At an upscale sushi bar in New York last week, a smattering of media and policy types chowed down on a menu of sushi rolls, peking duck tapas, and mushroom salad. But what made this menu unusual was the one ingredient that ran through the dishes—foie gras made from quail cells brewed in a bioreactor. The event, catered by the sushi chef Masa Takayama, was a launch party for Australian cultivated meat firm Vow, which will sell its foie gras at a handful of restaurants in Singapore and Hong Kong.
The meal was decadent—one course featured a mountain of black truffle—but that was mostly the point. Vow and its CEO George Peppou are angling cultivated meat as a luxury product—an unusual positioning for an industry where many founders are motivated by animal welfare and going toe-to-toe with mass-produced meat. But while growing meat in the lab still remains eye-wateringly expensive, Peppou is trying to turn the industry’s Achilles’ heel into his advantage.
“I feel like the obituary has already been written for our industry,” he says. “But just because Californians can’t do something, it doesn’t mean something can’t be done.”

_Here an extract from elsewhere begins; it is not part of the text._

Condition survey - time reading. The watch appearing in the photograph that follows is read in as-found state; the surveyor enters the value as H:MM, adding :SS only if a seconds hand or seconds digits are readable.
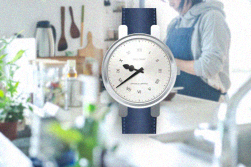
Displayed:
9:39
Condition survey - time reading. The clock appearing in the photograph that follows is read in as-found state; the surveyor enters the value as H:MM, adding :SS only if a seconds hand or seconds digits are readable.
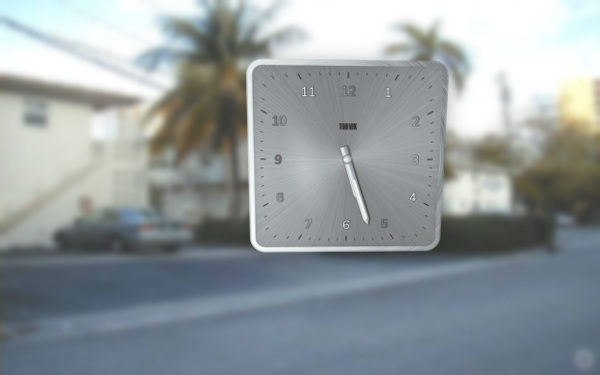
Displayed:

That something is making cultivated meat while turning a profit. The big challenge facing the industry—along with the bans and the lack of venture capital cash—is that it costs a lot to grow animal cells in bioreactors. Reliable figures are hard to come by, but one research paper with data provided by companies in 2021 put the cost of cultivated meat between $10,000 and $68 per pound, depending on production methods. A lot of startups say they have drastically cut production costs since their early experiments, but prices are still way higher than factory farmed chicken at around $2.67 per pound.
The two best-funded startups in the space—Eat Just and Upside Foods—have both brought out cultivated chicken products. But Peppou, who leans into his reputation in the industry as something of a provocateur, says that approach doesn’t make sense. “Making chicken was always a terrible idea,” he says.
The fundamentals of cultivated meat are pricey. The business of growing animal cells outside of their bodies is usually the domain of medical researchers and pharmaceutical companies. Animal cells grown in culture are used to make vaccines and medicines, which are sold in tiny volumes for sky-high prices.The cultivated meat industry needs some of the same ingredients to grow the cells it wants to sell as meat, but unlike the pharma industry, it needs to grow huge volumes of cells and sell them at grocery store prices.